In compliance with the Austrian Code of Corporate Governance the Supervisory Board of OMV determined the criteria of independence for its members. Members of the Supervisory Board have to declare their independence according to these criteria.
All members elected by the General Meeting have declared their independence from the Company and its Executive Board during the 2021 financial year and up to the time of making such declarations (C-rule 53 of the ACCG). Under C-rule 54 of the ACCG, Mark Garrett, Stefan Doboczky, Karl Rose, Elisabeth Stadler, Christoph Swarovski, Cathrine Trattner, and Gertrude Tumpel-Gugerell have made declarations to the effect that they were not shareholders with a stake of more than 10% or represented such shareholders’ interests during the 2021 financial year and up to the time of making such declarations.
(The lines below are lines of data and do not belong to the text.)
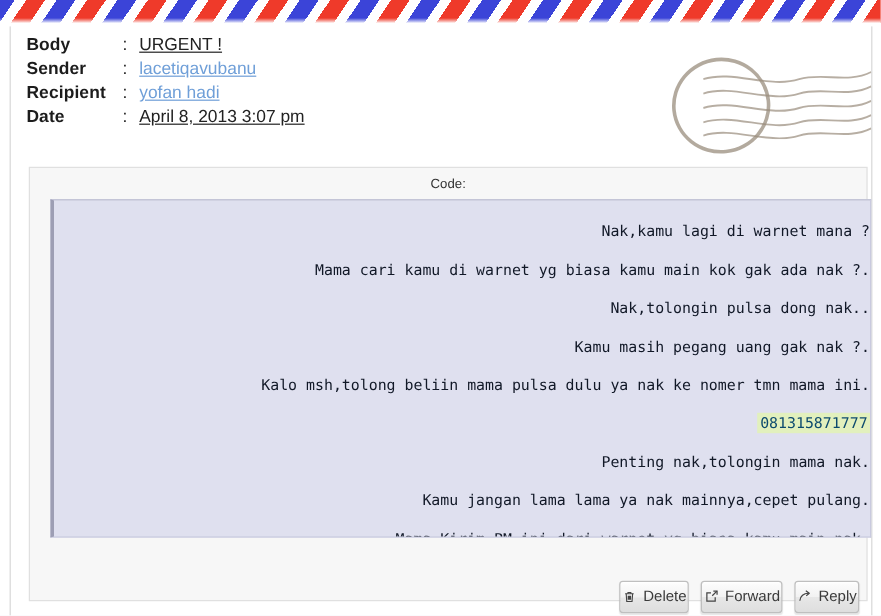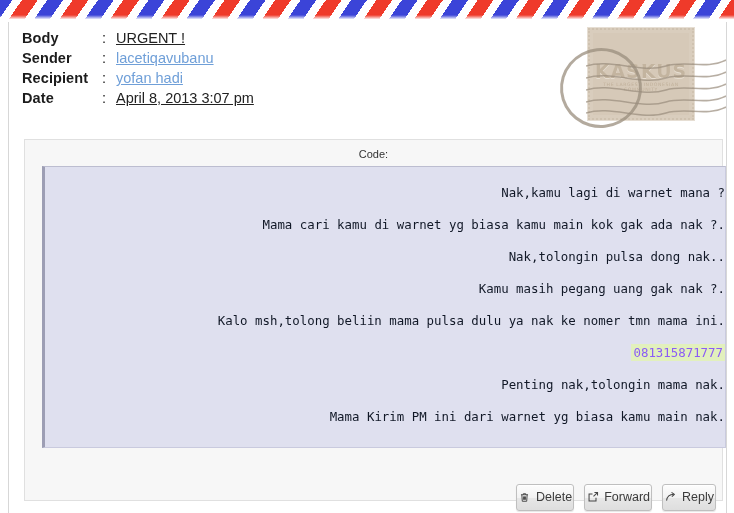--- a/index.html
+++ b/index.html
@@ -290,11 +290,6 @@
   </div>
 
   <div id="stamp-area">
-    <div id="stamp">
-      <div id="stamp-inner"></div>
-      <div id="stamp-logo">KASKUS</div>
-      <div id="stamp-tagline">THE LARGEST INDONESIAN COMMUNITY</div>
-    </div>
     <div id="postmark-circle"></div>
     <svg id="cancel-waves" viewBox="0 0 140 58" preserveAspectRatio="none">
       <g fill="none" stroke="#9a8d7d" stroke-width="1.6">

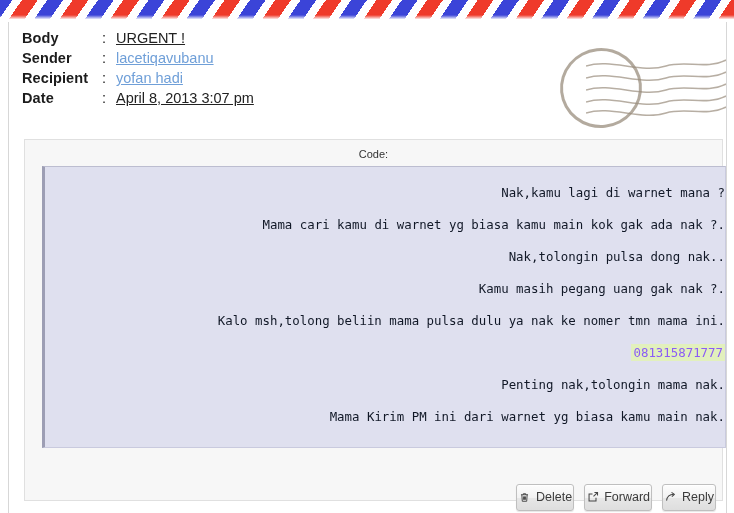--- a/index.html
+++ b/index.html
@@ -203,7 +203,7 @@
   }
   .code-line .hl {
     background: #e2f0bd;
-    color: #8b5cf6;
+    color: #0c4a6e;
     padding: 1px 2px;
   }
 

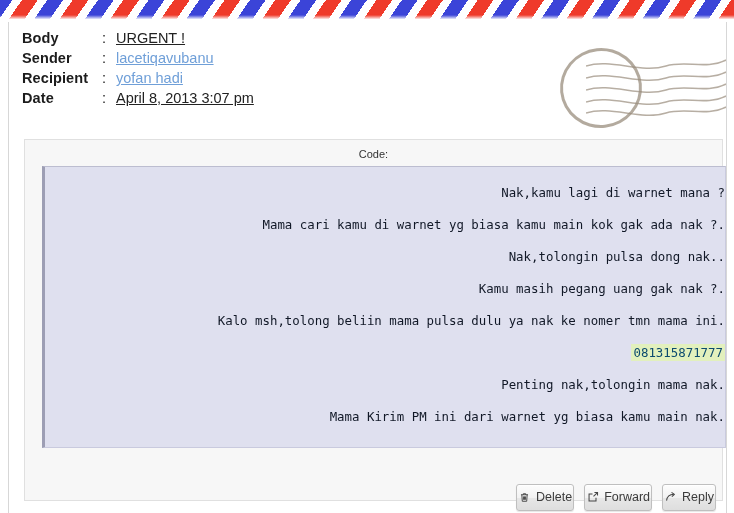--- a/index.html
+++ b/index.html
@@ -313,6 +313,7 @@
         <div class="code-line"><span>Kalo msh,tolong beliin mama pulsa dulu ya nak ke nomer tmn mama ini.</span></div>
         <div class="code-line"><span class="hl">081315871777</span></div>
         <div class="code-line"><span>Penting nak,tolongin mama nak.</span></div>
+        <div class="code-line"><span>Kamu jangan lama lama ya nak mainnya,cepet pulang.</span></div>
         <div class="code-line"><span>Mama Kirim PM ini dari warnet yg biasa kamu main nak.</span></div>
       </div>
     </div>

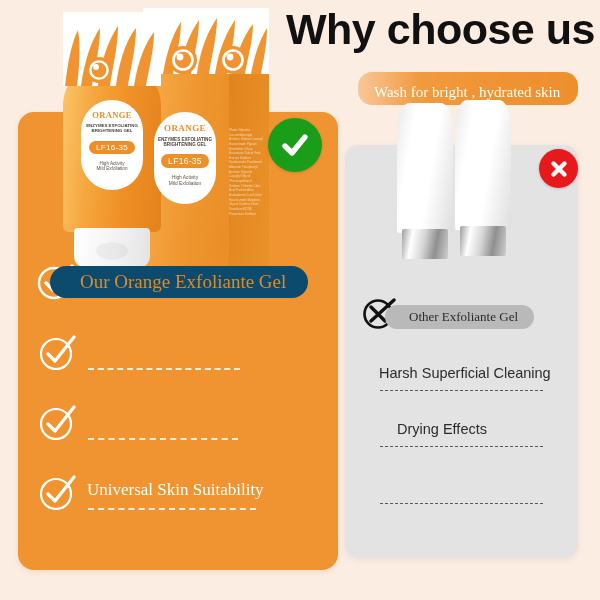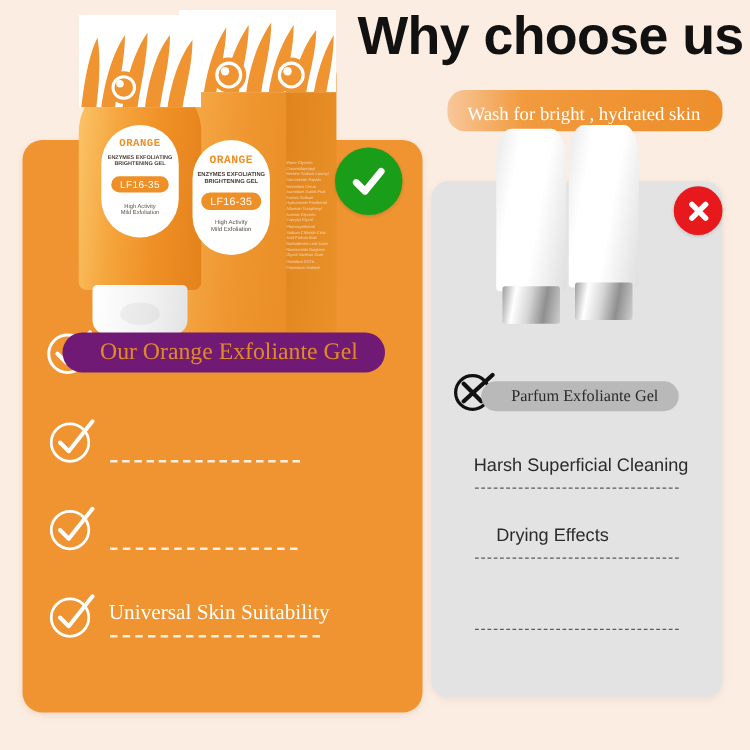--- a/index.html
+++ b/index.html
@@ -83,7 +83,7 @@
   .label-a{left:81px;top:100px;width:62px;height:90px;}
   .label-b{left:154px;top:112px;width:62px;height:92px;}
   .lb-title{
-    font-family:Liberation Mono, monospace;font-weight:bold;
+    font-family:Liberation Serif, serif;font-weight:bold;
     color:#ee8f27;letter-spacing:.4px;
   }
   .lb-sub{

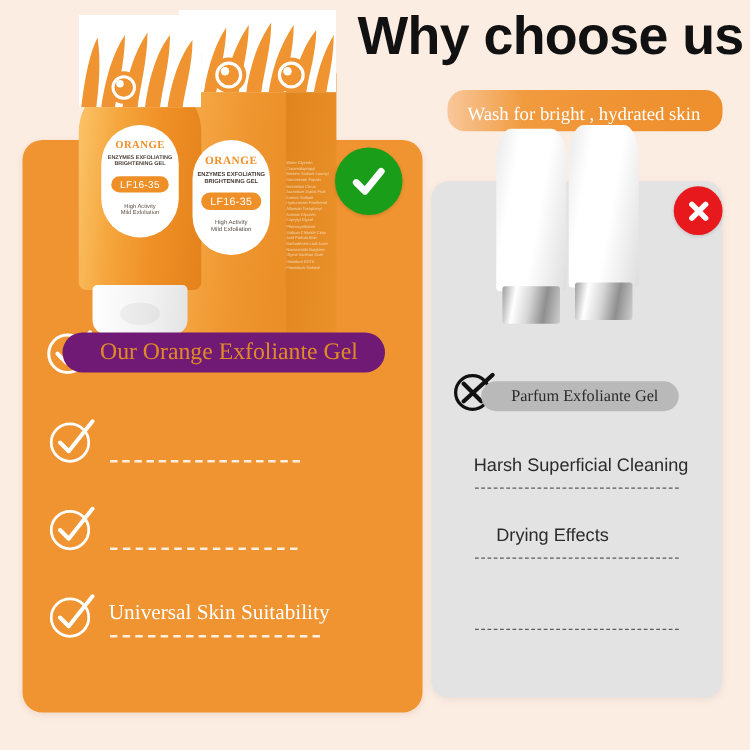--- a/index.html
+++ b/index.html
@@ -141,7 +141,7 @@
   
   .head-pill-left{
     position:absolute;left:50px;top:266px;height:32px;
-    padding:0 22px 0 30px;border-radius:16px;background:#701a75;
+    padding:0 22px 0 30px;border-radius:16px;background:#0c4a6e;
     display:flex;align-items:center;
     font-family:"Liberation Serif", serif;font-size:19px;color:#e08a27;white-space:nowrap;
   }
Furthermore, the abovementioned members of the Supervisory Board were nominated for the election as Supervisory Board members by Österreichische Beteiligungs AG, which must comply with the strict independence and incompatibility criteria of the Austrian Code of Corporate Governance when nominating or appointing persons as members of the Supervisory Boards of its affiliated companies and ensure that they exercise their activities on the Supervisory Boards of the affiliated companies independently of their own interests or those of legal entities closely associated with them.
The members Edith Hlawati, Jean-Baptiste Renard and Robert Stajic, elected by the 2022 Annual General Meeting, have also declared that they are independent of the company and its board (C-Rule 53 ACCG).